Mammother tells the story of Mano Medium, a teenager growing up in a small town called Pie Time, a community named after the brand of beer and cigarettes made in a local factory. Pie Time is small enough that the one person who has a butcher shop is known as the Butcher, and whoever delivers mail is the Postman.

That insular small town is visited by a supernatural plague known as God’s Finger, and, as the novel progresses, elements of magical realism begin to challenge the town’s comfortable structure. Mammother’s characters veer toward flatness and archetype (or at least, they are supposed to seem that way), and much of the book deals with how they either cleave to or pull away from their prescribed roles—and how stable or fragile their personae really are. This is also a book that ups its what-the-fuck-ness so gradually that by the end you’ve hardly noticed that Mammother has turned into a fantasy novel about goddamn literal mastodons.

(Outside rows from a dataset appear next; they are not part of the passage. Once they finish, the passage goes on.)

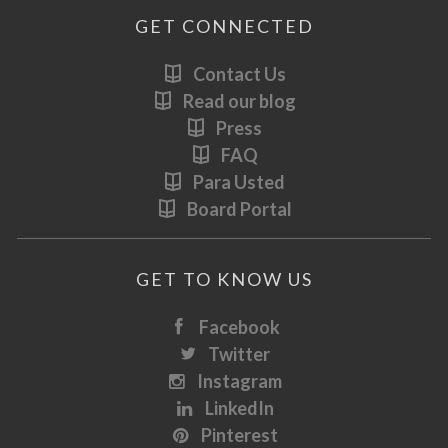
GET CONNECTED
Contact Us
Read our blog
Press
FAQ
Para Usted
Board Portal
GET TO KNOW US
Facebook
Twitter
Instagram
LinkedIn
Pinterest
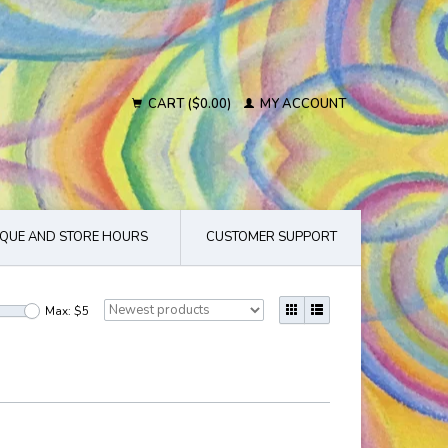
CART ($0.00)
MY ACCOUNT
QUE AND STORE HOURS
CUSTOMER SUPPORT
Max: $
5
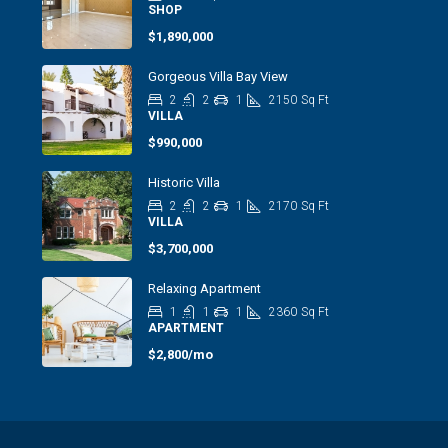
SHOP
$1,890,000
Gorgeous Villa Bay View
2
2
1
2150
Sq Ft
VILLA
$990,000
Historic Villa
2
2
1
2170
Sq Ft
VILLA
$3,700,000
Relaxing Apartment
1
1
1
2360
Sq Ft
APARTMENT
$2,800/mo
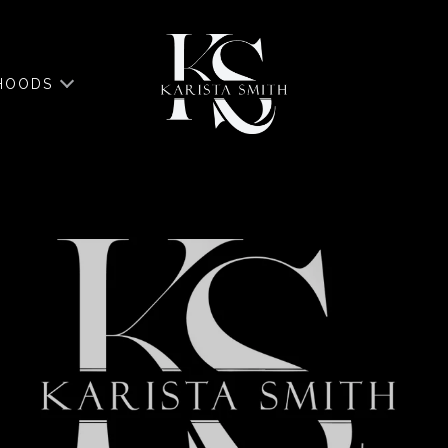
HOODS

Schomburg’s known mostly as a poet, and Mammother bears a bit of that pedigree. The short chapters follow a consistent rise-and-fall structure, often ending reliably on a moment of catharsis, insight, or irony. They’re little bits of hypnotic fiction in and of themselves. Schomburg’s penchant for sticking the landing with his chapters is what will keep listeners engaged. It’s also what kept me reading. I read most of the novel in a single sitting, because Schomburg kept reeling me back in with good stingers. It’s also the type of book that you can put down basically whenever, because at any given moment, you’ve just gotten to a good stopping point.

It’s unlikely that anyone but the most dedicated readers will be up for hearing Schomburg read all of the novel from sunrise to sunset. And while you should absolutely be a completist and arrive at Schomburg’s reading at 6 am, if you want to go listen to Schomburg read for an hour or so, you’ll probably still get something out of it. If you can only make part of it, go later in the day. That’s when shit gets weird.